KOMUNIKASI YANG UTUH DALAM KELUARGA

Ada cuplikan dialog dalam salah satu iklan di televisi, ... ketika seorang ibu bercakap-cakap menggunakan hand-phone dengan anak perempuan dan suaminya di tempat yang terpisah dalam percakapan yang tak utuh demikian, si Anak berkata: “mah aku telat …???.” kemudian sang suami di tempat terpisah dalam waktu berdekatan dari informasi si anak, mengatakan: ”... mah aku sudah dapat ganti yang baru .....???” Dalam benak sang ibu ... berisi berbagai macam prasangka, ketakutan dan kekawatiran. Dengan ekspresi ’stres’ si ibu berteriak: “..apa ??? anakku hamil..???, suamiku kawin lagi...???”

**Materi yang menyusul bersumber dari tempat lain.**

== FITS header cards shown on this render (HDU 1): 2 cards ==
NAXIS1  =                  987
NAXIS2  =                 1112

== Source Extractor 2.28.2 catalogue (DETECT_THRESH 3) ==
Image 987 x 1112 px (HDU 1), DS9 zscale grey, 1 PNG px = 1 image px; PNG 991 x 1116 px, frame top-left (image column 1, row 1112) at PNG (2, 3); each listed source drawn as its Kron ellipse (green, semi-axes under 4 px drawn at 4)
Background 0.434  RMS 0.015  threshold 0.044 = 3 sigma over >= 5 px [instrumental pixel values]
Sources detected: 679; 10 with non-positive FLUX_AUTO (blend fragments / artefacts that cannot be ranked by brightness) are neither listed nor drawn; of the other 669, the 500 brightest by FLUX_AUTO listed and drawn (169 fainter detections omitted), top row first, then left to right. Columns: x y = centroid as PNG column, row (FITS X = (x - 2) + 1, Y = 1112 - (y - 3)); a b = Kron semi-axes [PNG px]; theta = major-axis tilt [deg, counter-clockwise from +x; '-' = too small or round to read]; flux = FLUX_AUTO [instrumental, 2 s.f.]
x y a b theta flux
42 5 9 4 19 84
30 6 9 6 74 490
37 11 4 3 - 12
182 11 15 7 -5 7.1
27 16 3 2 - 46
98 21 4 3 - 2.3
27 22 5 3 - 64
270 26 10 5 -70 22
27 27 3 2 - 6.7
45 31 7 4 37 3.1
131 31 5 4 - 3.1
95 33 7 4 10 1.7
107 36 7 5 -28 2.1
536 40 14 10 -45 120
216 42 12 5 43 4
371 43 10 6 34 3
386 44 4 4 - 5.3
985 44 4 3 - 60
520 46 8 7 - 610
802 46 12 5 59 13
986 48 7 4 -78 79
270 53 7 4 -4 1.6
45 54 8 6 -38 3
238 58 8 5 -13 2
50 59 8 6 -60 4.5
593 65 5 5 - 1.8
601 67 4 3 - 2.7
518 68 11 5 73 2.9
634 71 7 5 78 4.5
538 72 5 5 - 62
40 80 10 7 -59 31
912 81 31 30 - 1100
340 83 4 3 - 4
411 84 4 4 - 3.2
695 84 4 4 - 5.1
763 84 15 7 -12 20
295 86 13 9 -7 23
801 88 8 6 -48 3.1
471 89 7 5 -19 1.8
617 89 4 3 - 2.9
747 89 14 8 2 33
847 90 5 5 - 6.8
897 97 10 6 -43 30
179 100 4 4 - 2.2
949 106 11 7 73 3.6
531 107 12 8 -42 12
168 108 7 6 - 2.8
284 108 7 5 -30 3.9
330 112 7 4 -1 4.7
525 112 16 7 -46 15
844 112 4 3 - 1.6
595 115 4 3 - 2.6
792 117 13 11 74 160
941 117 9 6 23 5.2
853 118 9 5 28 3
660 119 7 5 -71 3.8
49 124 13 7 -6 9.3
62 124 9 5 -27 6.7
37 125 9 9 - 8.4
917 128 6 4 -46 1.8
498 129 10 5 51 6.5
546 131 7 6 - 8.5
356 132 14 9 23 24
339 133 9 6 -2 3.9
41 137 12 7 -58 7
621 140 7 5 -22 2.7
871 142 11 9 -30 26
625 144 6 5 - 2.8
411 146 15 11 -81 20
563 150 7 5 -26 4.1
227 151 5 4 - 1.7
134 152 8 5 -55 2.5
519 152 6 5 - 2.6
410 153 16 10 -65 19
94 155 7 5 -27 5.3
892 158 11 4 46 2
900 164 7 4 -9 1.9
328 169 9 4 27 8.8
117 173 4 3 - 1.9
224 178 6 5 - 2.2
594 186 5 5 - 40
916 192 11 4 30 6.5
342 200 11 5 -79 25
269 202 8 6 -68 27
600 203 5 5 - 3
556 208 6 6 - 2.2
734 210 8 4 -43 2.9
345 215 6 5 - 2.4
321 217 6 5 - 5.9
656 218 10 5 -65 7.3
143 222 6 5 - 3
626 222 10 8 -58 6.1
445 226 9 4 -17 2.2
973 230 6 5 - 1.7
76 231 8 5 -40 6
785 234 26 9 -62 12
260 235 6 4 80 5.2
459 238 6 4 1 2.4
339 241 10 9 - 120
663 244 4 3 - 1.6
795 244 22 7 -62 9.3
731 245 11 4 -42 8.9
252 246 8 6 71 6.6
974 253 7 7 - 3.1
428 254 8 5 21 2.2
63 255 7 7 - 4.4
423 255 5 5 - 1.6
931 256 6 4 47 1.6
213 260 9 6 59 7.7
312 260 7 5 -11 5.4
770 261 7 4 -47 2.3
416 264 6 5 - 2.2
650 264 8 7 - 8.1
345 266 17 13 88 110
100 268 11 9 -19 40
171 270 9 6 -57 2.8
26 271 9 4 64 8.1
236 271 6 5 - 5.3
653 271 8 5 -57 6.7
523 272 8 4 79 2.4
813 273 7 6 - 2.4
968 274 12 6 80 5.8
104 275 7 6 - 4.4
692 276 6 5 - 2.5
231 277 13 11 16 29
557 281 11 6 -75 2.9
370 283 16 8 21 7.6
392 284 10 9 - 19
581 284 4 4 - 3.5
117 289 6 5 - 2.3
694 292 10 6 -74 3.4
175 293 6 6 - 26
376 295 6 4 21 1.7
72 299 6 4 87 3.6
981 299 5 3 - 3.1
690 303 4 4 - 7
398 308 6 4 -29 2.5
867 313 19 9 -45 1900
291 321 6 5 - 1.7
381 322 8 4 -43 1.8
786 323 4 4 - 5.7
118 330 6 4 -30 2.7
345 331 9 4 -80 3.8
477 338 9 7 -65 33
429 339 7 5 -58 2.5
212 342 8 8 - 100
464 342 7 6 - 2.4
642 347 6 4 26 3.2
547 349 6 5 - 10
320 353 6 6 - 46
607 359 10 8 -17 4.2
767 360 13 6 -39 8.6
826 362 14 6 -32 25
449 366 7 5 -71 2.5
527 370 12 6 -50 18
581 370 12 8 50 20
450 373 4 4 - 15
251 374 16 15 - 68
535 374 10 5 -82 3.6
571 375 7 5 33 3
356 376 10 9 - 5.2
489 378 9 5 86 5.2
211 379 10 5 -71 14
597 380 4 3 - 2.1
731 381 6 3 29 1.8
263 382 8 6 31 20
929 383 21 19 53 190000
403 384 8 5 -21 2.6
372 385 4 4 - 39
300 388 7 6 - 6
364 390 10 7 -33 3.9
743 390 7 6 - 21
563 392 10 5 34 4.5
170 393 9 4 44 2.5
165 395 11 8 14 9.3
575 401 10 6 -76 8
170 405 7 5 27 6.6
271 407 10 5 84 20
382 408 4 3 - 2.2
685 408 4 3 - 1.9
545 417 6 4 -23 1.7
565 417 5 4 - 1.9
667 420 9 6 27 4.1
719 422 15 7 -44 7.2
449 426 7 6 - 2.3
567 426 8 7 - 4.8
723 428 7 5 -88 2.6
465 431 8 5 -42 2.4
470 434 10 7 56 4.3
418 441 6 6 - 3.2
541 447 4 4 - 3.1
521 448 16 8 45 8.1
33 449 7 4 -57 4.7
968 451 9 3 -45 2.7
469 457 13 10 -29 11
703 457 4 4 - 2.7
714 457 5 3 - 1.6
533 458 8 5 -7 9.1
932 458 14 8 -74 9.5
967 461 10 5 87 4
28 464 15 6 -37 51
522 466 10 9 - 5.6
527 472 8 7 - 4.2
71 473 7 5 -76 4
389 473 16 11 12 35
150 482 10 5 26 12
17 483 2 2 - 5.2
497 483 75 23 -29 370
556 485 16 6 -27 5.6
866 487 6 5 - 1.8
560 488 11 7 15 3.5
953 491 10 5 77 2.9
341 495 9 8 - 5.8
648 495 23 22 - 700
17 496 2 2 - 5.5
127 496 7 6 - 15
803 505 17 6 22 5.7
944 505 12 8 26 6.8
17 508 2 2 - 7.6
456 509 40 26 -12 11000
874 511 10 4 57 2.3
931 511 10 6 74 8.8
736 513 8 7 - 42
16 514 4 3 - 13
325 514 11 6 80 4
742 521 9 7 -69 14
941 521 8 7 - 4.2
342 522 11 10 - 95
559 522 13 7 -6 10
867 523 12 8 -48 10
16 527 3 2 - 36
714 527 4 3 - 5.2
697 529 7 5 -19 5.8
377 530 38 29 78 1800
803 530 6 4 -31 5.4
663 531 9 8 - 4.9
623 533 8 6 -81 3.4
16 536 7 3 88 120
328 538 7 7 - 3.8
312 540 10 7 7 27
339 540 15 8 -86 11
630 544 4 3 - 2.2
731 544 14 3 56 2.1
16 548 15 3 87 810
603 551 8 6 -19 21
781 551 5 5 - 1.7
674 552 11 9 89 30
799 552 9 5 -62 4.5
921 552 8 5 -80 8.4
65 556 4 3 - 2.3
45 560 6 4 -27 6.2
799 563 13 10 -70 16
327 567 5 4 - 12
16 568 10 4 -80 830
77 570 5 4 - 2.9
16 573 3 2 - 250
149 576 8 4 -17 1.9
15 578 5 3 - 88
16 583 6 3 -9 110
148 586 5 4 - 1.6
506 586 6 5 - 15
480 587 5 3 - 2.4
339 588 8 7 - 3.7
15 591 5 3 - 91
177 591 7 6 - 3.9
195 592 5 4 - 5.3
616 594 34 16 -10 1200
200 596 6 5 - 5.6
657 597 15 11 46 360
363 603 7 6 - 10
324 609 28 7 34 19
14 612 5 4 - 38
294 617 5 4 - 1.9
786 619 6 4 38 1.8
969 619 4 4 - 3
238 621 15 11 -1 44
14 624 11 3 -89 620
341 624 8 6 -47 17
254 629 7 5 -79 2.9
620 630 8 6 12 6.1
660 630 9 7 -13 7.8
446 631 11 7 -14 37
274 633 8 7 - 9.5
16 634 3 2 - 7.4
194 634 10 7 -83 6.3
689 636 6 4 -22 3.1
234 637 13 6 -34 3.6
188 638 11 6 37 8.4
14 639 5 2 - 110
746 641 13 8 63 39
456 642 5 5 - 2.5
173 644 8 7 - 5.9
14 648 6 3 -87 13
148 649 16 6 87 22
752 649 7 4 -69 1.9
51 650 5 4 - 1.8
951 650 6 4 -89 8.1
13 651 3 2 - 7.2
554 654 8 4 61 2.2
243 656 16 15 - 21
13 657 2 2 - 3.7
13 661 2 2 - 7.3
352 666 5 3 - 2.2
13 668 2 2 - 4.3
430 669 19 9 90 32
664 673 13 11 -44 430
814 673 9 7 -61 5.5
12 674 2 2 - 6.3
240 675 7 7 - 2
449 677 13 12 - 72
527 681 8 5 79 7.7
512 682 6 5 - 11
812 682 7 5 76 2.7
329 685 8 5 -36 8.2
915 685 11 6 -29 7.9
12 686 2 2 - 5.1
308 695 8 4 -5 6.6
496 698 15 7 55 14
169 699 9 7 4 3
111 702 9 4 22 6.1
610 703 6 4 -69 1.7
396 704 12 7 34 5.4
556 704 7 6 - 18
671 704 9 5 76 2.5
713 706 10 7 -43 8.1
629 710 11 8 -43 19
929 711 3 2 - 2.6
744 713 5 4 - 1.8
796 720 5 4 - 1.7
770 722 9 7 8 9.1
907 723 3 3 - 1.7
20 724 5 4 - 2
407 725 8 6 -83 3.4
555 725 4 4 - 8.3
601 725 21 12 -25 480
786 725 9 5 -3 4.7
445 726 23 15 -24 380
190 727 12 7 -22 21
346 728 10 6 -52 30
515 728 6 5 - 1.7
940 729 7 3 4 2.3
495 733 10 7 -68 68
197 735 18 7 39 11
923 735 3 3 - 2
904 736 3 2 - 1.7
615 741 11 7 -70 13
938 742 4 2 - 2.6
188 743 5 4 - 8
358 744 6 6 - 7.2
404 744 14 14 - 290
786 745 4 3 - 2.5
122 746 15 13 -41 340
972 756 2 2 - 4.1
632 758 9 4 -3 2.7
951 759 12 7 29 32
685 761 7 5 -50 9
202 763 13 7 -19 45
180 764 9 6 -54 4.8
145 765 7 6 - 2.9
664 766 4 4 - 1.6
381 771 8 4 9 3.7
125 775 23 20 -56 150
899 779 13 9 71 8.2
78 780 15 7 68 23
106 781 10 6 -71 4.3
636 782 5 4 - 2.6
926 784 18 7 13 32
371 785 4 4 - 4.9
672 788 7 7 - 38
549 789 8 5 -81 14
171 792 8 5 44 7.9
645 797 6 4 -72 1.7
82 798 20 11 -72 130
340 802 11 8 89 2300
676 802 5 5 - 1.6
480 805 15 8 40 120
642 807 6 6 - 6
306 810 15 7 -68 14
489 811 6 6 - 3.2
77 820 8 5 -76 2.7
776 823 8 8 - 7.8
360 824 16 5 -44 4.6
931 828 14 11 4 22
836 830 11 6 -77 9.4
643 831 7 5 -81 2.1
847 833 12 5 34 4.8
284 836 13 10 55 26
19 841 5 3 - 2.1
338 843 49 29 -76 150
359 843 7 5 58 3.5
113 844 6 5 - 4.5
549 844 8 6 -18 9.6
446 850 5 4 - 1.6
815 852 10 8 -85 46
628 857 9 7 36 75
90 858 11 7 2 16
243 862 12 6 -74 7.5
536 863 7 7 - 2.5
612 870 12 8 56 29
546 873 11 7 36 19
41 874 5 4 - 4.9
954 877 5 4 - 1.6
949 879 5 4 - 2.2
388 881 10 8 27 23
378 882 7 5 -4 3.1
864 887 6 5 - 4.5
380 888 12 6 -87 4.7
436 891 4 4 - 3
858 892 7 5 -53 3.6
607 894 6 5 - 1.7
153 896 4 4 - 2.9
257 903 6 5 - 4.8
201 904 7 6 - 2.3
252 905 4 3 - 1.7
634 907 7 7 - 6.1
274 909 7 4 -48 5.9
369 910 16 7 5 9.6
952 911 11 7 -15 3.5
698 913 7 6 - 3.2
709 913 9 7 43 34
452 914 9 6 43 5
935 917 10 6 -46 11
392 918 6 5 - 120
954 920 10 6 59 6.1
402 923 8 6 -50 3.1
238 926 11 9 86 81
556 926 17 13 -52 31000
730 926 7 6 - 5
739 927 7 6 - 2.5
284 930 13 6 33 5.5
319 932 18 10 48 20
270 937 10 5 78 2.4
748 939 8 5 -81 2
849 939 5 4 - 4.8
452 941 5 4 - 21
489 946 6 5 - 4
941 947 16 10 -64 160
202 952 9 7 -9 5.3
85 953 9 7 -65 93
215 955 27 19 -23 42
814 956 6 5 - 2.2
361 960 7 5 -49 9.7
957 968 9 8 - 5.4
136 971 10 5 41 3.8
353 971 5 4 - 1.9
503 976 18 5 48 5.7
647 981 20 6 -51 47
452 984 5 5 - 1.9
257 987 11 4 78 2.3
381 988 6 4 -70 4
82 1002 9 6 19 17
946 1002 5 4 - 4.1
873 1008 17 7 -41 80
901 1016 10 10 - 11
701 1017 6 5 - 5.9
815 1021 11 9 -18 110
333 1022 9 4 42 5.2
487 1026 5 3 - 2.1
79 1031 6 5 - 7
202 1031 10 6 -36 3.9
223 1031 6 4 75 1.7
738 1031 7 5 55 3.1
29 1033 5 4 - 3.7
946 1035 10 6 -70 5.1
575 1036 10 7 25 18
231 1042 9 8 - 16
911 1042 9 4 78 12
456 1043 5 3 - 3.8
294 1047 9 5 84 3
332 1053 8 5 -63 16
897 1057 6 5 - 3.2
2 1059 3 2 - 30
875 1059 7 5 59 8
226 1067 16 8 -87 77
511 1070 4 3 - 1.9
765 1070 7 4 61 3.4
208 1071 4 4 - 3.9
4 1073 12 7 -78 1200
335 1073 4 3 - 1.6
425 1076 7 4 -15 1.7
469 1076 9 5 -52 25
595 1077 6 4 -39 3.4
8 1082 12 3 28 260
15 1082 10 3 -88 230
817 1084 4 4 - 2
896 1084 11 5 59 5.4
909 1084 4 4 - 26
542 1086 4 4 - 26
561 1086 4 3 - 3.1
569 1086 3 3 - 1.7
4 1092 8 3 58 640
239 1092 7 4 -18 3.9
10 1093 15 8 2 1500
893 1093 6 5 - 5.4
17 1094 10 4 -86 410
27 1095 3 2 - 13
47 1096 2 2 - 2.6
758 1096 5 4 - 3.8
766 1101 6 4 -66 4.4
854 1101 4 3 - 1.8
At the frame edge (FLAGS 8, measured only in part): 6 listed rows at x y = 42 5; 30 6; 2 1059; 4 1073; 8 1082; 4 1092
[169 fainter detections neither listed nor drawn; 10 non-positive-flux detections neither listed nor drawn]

(Masing-masing diajak merenungkan ulang, pernahkah kasus semacam itu terjadi dalam keluarga kita ?)
Ketika komunikasi tidak terjalin secara utuh dan ada informasi yang tak lengkap, maka sangat mungkin terjadi masalah dalam relasi dan dialog. Dan anehnya ini terjadi justru ketika manusia dibanjiri banyak sarana komunikasi moderen (dalam hal ini hand-phone) dengan berbagai merek dan harga yang variatif dengan fitur yang beraneka.

Hand-phone mempunyai pengaruh yang sangat besar bagi keluarga-keluarga masa kini. Bahkan hand-phone bukan lagi barang mewah yang hanya dimiliki orang-orang tertentu. Hampir sebagian besar masyarakat kita sudah mampu menggunakan dan memiliki.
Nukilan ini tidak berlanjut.